Yellowbrick hosts several datasets wrangled from the UCI Machine Learning Repository to present the examples in this section. If you haven't downloaded the data, you can do so by running:

$ python -m yellowbrick.download

This should create a folder called data in your current working directory with all of the datasets. You can load a specified dataset with pandas.read_csv as follows:

import pandas as pd

data = pd.read_csv('data/concrete/concrete.csv')

The following code snippet can be found at the top of the examples/examples.ipynb notebok in Yellowbrick. Please reference this code when trying to load a specific data set:

from yellowbrick.download import download_all

## The path to the test data sets
FIXTURES  = os.path.join(os.getcwd(), "data")

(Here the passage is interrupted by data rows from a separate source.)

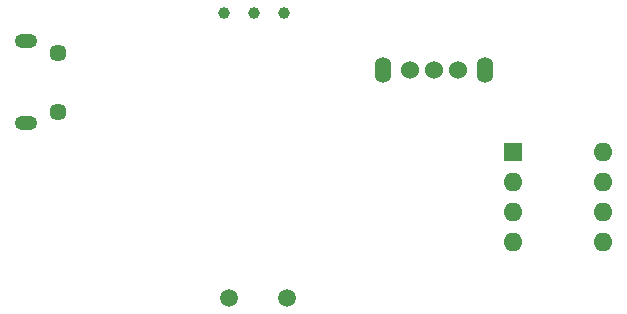
<source format=gbr>
%TF.GenerationSoftware,KiCad,Pcbnew,5.1.9+dfsg1-1~bpo10+1*%
%TF.CreationDate,2021-05-16T10:46:30+08:00*%
%TF.ProjectId,serprog,73657270-726f-4672-9e6b-696361645f70,rev?*%
%TF.SameCoordinates,Original*%
%TF.FileFunction,Soldermask,Bot*%
%TF.FilePolarity,Negative*%
%FSLAX46Y46*%
G04 Gerber Fmt 4.6, Leading zero omitted, Abs format (unit mm)*
G04 Created by KiCad (PCBNEW 5.1.9+dfsg1-1~bpo10+1) date 2021-05-16 10:46:30*
%MOMM*%
%LPD*%
G01*
G04 APERTURE LIST*
%ADD10C,1.450000*%
%ADD11O,1.900000X1.200000*%
%ADD12C,1.000000*%
%ADD13O,1.600000X1.600000*%
%ADD14R,1.600000X1.600000*%
%ADD15C,1.500000*%
%ADD16O,1.400000X2.200000*%
%ADD17C,1.524000*%
G04 APERTURE END LIST*
D10*
%TO.C,J1*%
X106262500Y-60700000D03*
X106262500Y-65700000D03*
D11*
X103562500Y-59700000D03*
X103562500Y-66700000D03*
%TD*%
D12*
%TO.C,RX*%
X122880000Y-57350000D03*
%TD*%
%TO.C,TX*%
X125420000Y-57350000D03*
%TD*%
%TO.C,G*%
X120340000Y-57350000D03*
%TD*%
D13*
%TO.C,U4*%
X152420000Y-69150000D03*
X144800000Y-76770000D03*
X152420000Y-71690000D03*
X144800000Y-74230000D03*
X152420000Y-74230000D03*
X144800000Y-71690000D03*
X152420000Y-76770000D03*
D14*
X144800000Y-69150000D03*
%TD*%
D15*
%TO.C,Y1*%
X125630000Y-81450000D03*
X120750000Y-81450000D03*
%TD*%
D16*
%TO.C,SW1*%
X142400000Y-62190000D03*
X133800000Y-62200000D03*
D17*
X140100000Y-62200000D03*
X138100000Y-62200000D03*
X136100000Y-62200000D03*
%TD*%
M02*

</source>
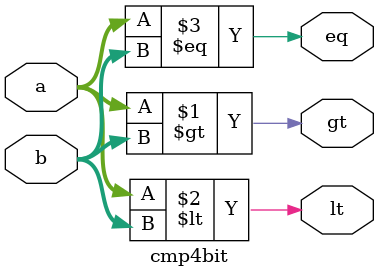
<source format=v>
`timescale 1ns/1ps


module cmp4bit(a,b,gt,eq,lt);
input [3:0] a,b;
output gt,eq,lt;
assign gt = (a > b);
assign lt = (a < b);
assign eq = (a == b);

endmodule

</source>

## Dataset loading mechanisms
datasets = {
    "bikeshare": os.path.join(FIXTURES, "bikeshare", "bikeshare.csv"),
    "concrete": os.path.join(FIXTURES, "concrete", "concrete.csv"),
    "credit": os.path.join(FIXTURES, "credit", "credit.csv"),
    "energy": os.path.join(FIXTURES, "energy", "energy.csv"),
    "game": os.path.join(FIXTURES, "game", "game.csv"),
    "mushroom": os.path.join(FIXTURES, "mushroom", "mushroom.csv"),
    "occupancy": os.path.join(FIXTURES, "occupancy", "occupancy.csv"),
}


def load_data(name, download=True):
    """
    Loads and wrangles the passed in dataset by name.
    If download is specified, this method will download any missing files.
    """

    # Get the path from the datasets
    path = datasets[name]

    # Check if the data exists, otherwise download or raise
    if not os.path.exists(path):
        if download:
            download_all()
        else:
            raise ValueError((
                "'{}' dataset has not been downloaded, "
                "use the download.py module to fetch datasets"
            ).format(name))


    # Return the data frame
    return pd.read_csv(path)

Note that most of the examples currently use one or more of the listed datasets for their examples (unless specifically shown otherwise). Each dataset has a README.md with detailed information about the data source, attributes, and target. Here is a complete listing of all datasets in Yellowbrick and their associated analytical tasks:

  • bikeshare: suitable for regression
  • concrete: suitable for regression
  • credit: suitable for classification/clustering
  • energy: suitable for regression
  • game: suitable for classification
  • hobbies: suitable for text analysis
  • mushroom: suitable for classification/clustering
  • occupancy: suitable for classification